Healthy Whole Wheat Challah, Page 111, November 20, 2017

Time for the final loaf before Thanksgiving, this one is a gift for my sister and her co-workers.  This loaf has an extra step I’ve not tried before and I am curious and hopeful about how it will turn out.

The cookbook notes that Challah is usually made with all white flour and this will be slightly more dense with the addition of whole wheat flour.

I added ingredients to the bread machine pan in the following order:

1 cup water

3 large eggs

1/4 cup pistachio oil (recipe calls for vegetable oil. After getting started, I realized I was out and went for the more flavorful pistachio.)

2 1/2 tablespoons honey

2 teaspoons salt

2 cups whole wheat flour

2 cups bread flour

2 tablespoons gluten

1 1/4 tablespoons instant potato flakes

2 1/2 teaspoons SAF yeast

There are options in the cookbook to use medium or dark crust setting (I chose medium) and Basic or Whole Wheat bread settings (I opted for Basic.)

This is not a loaf to “set it and forget it”, however. At the end of Rise 2, I needed to stop the machine and remove the warm dough from the pan.  The instructions are then to divide the dough into 2 equal portions, a roll each portion into a “fat oblong sausage” about 10 inches long. Next, Ms. Hensperger writes:

“Place the two pieces side by side.  Holding each end, wrap one around the other, twisting each one at the same time, to create a fat twist effect.  Tuck under the ends and replace in the pan in the machine.  The twist shape will bake in the machine.”

I am not sure if I did that correctly, I ended up with a twisty-looking circle.  We shall see how it turns out.  Once the loaf was back in the pan, I let it rise for 55 minutes and then bake for 60.  The loaf was then removed from the bread pan and placed on a rack to cool completely.

After it cooled, I wrapped the loaf tightly in cellophane and put it into the freezer.


Because it spent time in the freezer, I knew I wanted to send some kind of topping to offset any dryness.   I included some whipped honey with the loaf.

I heard back from my sister today, she took the loaf in to be shared at Steamboat Animal Hospital in Olympia, Washington.  Here are the comments we received:

“Soo good! It tastes perfect”

“Very tasty”

“Soft, not dry, Tried with honey. Very good “cold weather” loaf.”

“Delicious! Yum – love the taste, what’s the recipe?”

“This is too good!  Had with some honey!  Need more.”

“Very very good!  If I have to give constructive criticism I would say a TINY bit dry – but mmm!”

Sounds like this recipe was a winner.  I think serving it without having frozen it might have helped avoid dryness.

Thanks again to the gang at Steamboat!


Cornmeal Honey Bread, page 148, July 19, 2015 (Happy Birthday, Dad)

Mom will be leaving and headed back home later today, so I am making this loaf for her to take when she goes.  I went through the cookbook and gave her several options, but this is the one she chose. It can also be done using the Delay timer and we have plans to do some running around today, so that is a bonus.

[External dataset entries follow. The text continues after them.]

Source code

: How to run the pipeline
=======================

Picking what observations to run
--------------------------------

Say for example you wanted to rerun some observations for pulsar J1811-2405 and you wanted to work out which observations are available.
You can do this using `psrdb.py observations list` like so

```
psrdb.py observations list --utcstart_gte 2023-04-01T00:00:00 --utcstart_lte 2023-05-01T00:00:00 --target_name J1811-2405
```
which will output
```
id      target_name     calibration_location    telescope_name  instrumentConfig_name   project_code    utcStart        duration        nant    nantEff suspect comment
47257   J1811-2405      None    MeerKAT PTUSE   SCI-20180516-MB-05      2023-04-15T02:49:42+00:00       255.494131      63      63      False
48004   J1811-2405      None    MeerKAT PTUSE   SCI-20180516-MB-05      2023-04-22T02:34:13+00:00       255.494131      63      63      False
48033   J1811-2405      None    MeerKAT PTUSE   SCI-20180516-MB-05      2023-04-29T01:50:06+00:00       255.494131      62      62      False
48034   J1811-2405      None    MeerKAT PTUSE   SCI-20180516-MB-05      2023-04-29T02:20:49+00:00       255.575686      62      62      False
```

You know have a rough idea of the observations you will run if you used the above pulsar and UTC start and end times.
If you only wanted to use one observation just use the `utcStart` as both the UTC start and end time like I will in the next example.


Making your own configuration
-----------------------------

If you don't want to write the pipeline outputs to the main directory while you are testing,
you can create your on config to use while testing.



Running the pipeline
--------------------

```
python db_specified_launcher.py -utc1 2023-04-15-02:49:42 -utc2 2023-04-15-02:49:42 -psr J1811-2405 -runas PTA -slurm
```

Into the bread machine pan go:  1 1/8 cups water, 1 1/2 tablespoons unsalted butter; cut into pieces, 3 tablespoons honey, 1 teaspoon salt, 2 2/3 cups bread flour, 1/3 cup yellow cornmeal (the author recommends using stone-ground cornmeal.  I used what I had on hand.), 1/3 cup buttermilk powder, 1 tablespoon plus 1 teaspoon gluten and 1 3/4 teaspoons SAF yeast.  I am using the basic and dark crust settings on the machine, in addition to the delay timer.

When we were out and about, I did something wacky to my back and am finding it difficult to move, so we decided to come back home and relax.  I cancelled the delay timer and set the machine to start immediately.

As it is baking, it smells lovely.

IMG_4341 This loaf baked up to a beautiful golden brown, studded with dots of cornmeal.  When I removed it from the pan, there was a bit of the bread stuck behind on the bread machine paddle, so I tried a tiny taste and the sweetness of the honey blended so nicely with with tang of the buttermilk.  I will ask mom for more detail when she tries a while slice or two at home.

This isn’t the first time I have had bread stuck to the paddle,  or the paddle stuck inside my loaf.  This isn’t a huge problem, just a slight annoyance.  I went online and did some research.  I found a few suggestions if this is bothersome.  First, you can use a paper towel to smear a small amount of shortening onto the blade before baking each loaf.  The other recommendation was to wait until the final rise begins and take the dough ball out of the machine.  Remove the paddle from the machine and replace the dough ball.  Let the final rising and baking continue.  I will try the shortening trick with the next loaf I bake.

20150721_115757I heard from mom, she sent me this picture for sharing.  She said, “Very nice!  Good texture.  Just enough corn meal to make it slightly chewy.  Toasted with honey.”

I spoke to her again, later this afternoon and she had made a toasted cheese sandwich for lunch on some of the bread and really liked that, too.